Source data ▸
_ _ _
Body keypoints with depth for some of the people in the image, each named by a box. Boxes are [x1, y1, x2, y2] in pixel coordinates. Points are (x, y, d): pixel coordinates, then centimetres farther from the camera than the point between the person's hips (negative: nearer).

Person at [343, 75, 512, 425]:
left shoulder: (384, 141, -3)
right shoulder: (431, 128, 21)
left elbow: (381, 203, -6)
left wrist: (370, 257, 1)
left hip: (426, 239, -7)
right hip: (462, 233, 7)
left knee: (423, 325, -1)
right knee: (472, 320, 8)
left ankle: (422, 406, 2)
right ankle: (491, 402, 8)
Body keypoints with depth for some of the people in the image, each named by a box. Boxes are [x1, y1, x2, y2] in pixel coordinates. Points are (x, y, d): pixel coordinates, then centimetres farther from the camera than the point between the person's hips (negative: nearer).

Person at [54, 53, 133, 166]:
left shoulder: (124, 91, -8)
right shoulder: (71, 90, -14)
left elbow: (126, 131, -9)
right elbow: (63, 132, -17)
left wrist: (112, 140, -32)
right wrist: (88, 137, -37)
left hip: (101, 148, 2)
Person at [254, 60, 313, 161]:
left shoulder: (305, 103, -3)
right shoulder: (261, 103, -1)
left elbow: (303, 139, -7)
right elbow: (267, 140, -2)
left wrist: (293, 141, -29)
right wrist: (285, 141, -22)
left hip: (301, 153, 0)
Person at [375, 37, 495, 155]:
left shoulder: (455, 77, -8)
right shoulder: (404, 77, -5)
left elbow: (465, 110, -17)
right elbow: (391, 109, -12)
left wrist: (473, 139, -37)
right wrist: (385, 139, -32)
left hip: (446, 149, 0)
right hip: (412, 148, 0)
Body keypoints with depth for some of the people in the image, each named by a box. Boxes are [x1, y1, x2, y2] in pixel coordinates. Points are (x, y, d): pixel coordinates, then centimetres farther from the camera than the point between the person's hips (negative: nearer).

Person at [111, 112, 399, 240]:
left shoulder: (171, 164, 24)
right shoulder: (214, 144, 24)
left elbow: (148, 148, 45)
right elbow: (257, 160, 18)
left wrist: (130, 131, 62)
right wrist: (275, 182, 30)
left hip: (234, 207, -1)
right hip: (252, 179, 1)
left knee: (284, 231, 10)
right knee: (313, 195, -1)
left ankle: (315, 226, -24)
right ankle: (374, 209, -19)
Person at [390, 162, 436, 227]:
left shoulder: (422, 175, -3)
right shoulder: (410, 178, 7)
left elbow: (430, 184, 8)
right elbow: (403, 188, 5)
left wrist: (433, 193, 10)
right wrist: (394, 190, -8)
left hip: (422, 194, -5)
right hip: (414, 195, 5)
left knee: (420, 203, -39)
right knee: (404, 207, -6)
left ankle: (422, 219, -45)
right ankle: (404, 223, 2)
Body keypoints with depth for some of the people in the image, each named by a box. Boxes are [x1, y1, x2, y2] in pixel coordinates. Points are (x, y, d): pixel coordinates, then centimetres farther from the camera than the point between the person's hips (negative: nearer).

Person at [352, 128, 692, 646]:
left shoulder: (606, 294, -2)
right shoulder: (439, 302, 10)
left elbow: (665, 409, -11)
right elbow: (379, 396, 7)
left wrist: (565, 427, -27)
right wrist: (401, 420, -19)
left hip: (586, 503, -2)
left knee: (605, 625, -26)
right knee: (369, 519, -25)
_ _ _
What this task involves ▸ Render the entire listing above as a numbered list with one item per line, omitting the blank lines.

Response area ▸
1. Body keypoints with depth for some of the people in the image, each named by a box. Boxes are [x1, y1, x2, y2] in pixel coordinates. Points are (x, y, d): pixel coordinates, then centimetres farther from the camera than the point between the person's hips (negative: nearer).
2. Person at [343, 75, 512, 425]:
3. left shoulder: (384, 141, -3)
4. right shoulder: (431, 128, 21)
5. left elbow: (381, 203, -6)
6. left wrist: (370, 257, 1)
7. left hip: (426, 239, -7)
8. right hip: (462, 233, 7)
9. left knee: (423, 325, -1)
10. right knee: (472, 320, 8)
11. left ankle: (422, 406, 2)
12. right ankle: (491, 402, 8)
13. Body keypoints with depth for some of the people in the image, each named by a box. Boxes are [x1, y1, x2, y2] in pixel coordinates. Points are (x, y, d): pixel coordinates, then centimetres farther from the camera than the point between the person's hips (negative: nearer).
14. Person at [54, 53, 133, 166]:
15. left shoulder: (124, 91, -8)
16. right shoulder: (71, 90, -14)
17. left elbow: (126, 131, -9)
18. right elbow: (63, 132, -17)
19. left wrist: (112, 140, -32)
20. right wrist: (88, 137, -37)
21. left hip: (101, 148, 2)
22. Person at [254, 60, 313, 161]:
23. left shoulder: (305, 103, -3)
24. right shoulder: (261, 103, -1)
25. left elbow: (303, 139, -7)
26. right elbow: (267, 140, -2)
27. left wrist: (293, 141, -29)
28. right wrist: (285, 141, -22)
29. left hip: (301, 153, 0)
30. Person at [375, 37, 495, 155]:
31. left shoulder: (455, 77, -8)
32. right shoulder: (404, 77, -5)
33. left elbow: (465, 110, -17)
34. right elbow: (391, 109, -12)
35. left wrist: (473, 139, -37)
36. right wrist: (385, 139, -32)
37. left hip: (446, 149, 0)
38. right hip: (412, 148, 0)
39. Body keypoints with depth for some of the people in the image, each named by a box. Boxes are [x1, y1, x2, y2] in pixel coordinates. Points are (x, y, d): pixel coordinates, then centimetres farther from the camera than the point between the person's hips (negative: nearer).
40. Person at [111, 112, 399, 240]:
41. left shoulder: (171, 164, 24)
42. right shoulder: (214, 144, 24)
43. left elbow: (148, 148, 45)
44. right elbow: (257, 160, 18)
45. left wrist: (130, 131, 62)
46. right wrist: (275, 182, 30)
47. left hip: (234, 207, -1)
48. right hip: (252, 179, 1)
49. left knee: (284, 231, 10)
50. right knee: (313, 195, -1)
51. left ankle: (315, 226, -24)
52. right ankle: (374, 209, -19)
53. Person at [390, 162, 436, 227]:
54. left shoulder: (422, 175, -3)
55. right shoulder: (410, 178, 7)
56. left elbow: (430, 184, 8)
57. right elbow: (403, 188, 5)
58. left wrist: (433, 193, 10)
59. right wrist: (394, 190, -8)
60. left hip: (422, 194, -5)
61. right hip: (414, 195, 5)
62. left knee: (420, 203, -39)
63. right knee: (404, 207, -6)
64. left ankle: (422, 219, -45)
65. right ankle: (404, 223, 2)
66. Body keypoints with depth for some of the people in the image, each named by a box. Boxes are [x1, y1, x2, y2] in pixel coordinates. Points are (x, y, d): pixel coordinates, then centimetres farther from the camera than the point between the person's hips (negative: nearer).
67. Person at [352, 128, 692, 646]:
68. left shoulder: (606, 294, -2)
69. right shoulder: (439, 302, 10)
70. left elbow: (665, 409, -11)
71. right elbow: (379, 396, 7)
72. left wrist: (565, 427, -27)
73. right wrist: (401, 420, -19)
74. left hip: (586, 503, -2)
75. left knee: (605, 625, -26)
76. right knee: (369, 519, -25)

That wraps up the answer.